Zafascynowany nim van Gogh, namalował serię kilkunastu obrazów, dzięki którym do teraz jest najbardziej rozpoznawanym malarzem na świecie. Niektórzy rozpoznają go też po obciętym uchu, ale mało kto wie, że była to swojego rodzaju kastracja, mająca przyczynę w homoseksualnych impulsach skierowanych w stronę Paula Gauguina. Innym powodem, które podają źródła, była fascynacja walkami byków, podczas których matador otrzymuje ucho byka i wręcza je wybranej przez siebie damie. Zgodnie z tym zwyczajem, po samookaleczeniu, Vincent wręczył "trofeum" damie z pobliskiego domu publicznego ;) 

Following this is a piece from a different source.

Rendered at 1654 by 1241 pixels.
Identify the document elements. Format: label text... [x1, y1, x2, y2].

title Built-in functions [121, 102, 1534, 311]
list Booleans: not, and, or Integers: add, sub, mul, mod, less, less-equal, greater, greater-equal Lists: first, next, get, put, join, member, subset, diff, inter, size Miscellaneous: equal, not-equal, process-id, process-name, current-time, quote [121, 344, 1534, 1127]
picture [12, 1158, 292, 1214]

Ale zostawmy ucho, które nie bierze udziału w procesie smakowo-zapachowym i wróćmy do walorów słonecznika. Oprócz pięknych, żółtych kwiatów, które symbolizowały radość życia i idealizm, jego nasiona i kiełki stanowią bogatą podstawę zdrowej diety. Wyjątkowy, orzechowy smak kielków, bogatych w cynk i żelazo, jest idealnym uzupełnieniem sałaty, twarożków czy past jajecznych. Dobrze uprażone ziarna, oprócz nieocenionych wartości smakowych, które wykorzystuje się w ciastach, deserach, sałatach, mają też wielką moc proteiniową. Zwracam jednak uwagę na wysoką kaloryczność tych niepozornych ziarenek i ograniczenie ich spożycia, jeśli jesteśmy na diecie (100 g słonecznika to aż 561 kalorii). Jeśli jednak sałata ma zastapić lunch, warto dosypać do niej garstkę ziarenek "obarczonych" zdrowymi kwasami Omega 3 ;) 
Składniki:
główka sałaty rzymskiej
1 filet z piersi kurczaka
pół awokado
pół krążka sera camembert z zielonym pieprzem
dwie łyżki uprażonych ziaren słonecznika
kiełki słonecznika
kilka pomidorków koktajlowych, opcjonalnie
2 łyżki jogurtu
1 łyżka octu winnego
pół łyżeczki zmiażdżonego, kolorowego pieprzu
sos:
1 żółtko
1 łyżeczka musztarda angielskiej
1 łyżka płynnego miodu
2 łyżki soku z cytryny
olej słonecznikowy, około 70 ml
łyżka posiekanej natki pietruszki
Filet przygotować kilka godzin wcześniej. Zamoczyć w marynacie z jogurtu i ulubionych przypraw lub ziół. Ja natarłam, z każdej strony, kolorowym pieprzem. Do dwóch łyżek jogurtu dodałam łyżkę octu winnego i zanurzyłam w niej pieprzowy filet. Przed grillowaniem, oczyścić z marynaty papierowym ręcznikiem, posolić i grillować na kratce, pod grzałką piekarnika, około 10 minut z każdej strony.
W tym czasie przygotować sos. Rózgą zmieszać żółtko z musztardą i miodem. Dolewać stopniowo olej, aż do uzyskania odpowiedniej ilości i konsystencji. Doprawić sokiem z cytryny, solą, świeżo zmielonym pieprzem i natką pietruszki.
Na umytej i osuszonej sałacie rozłożyć pokrojonego w skośne plastry fileta, cząstki awokado, plastry sera i polać sosem. Uwieńczyć świeżo zmielonym pieprzem oraz pestkami i kiełkami słonecznika.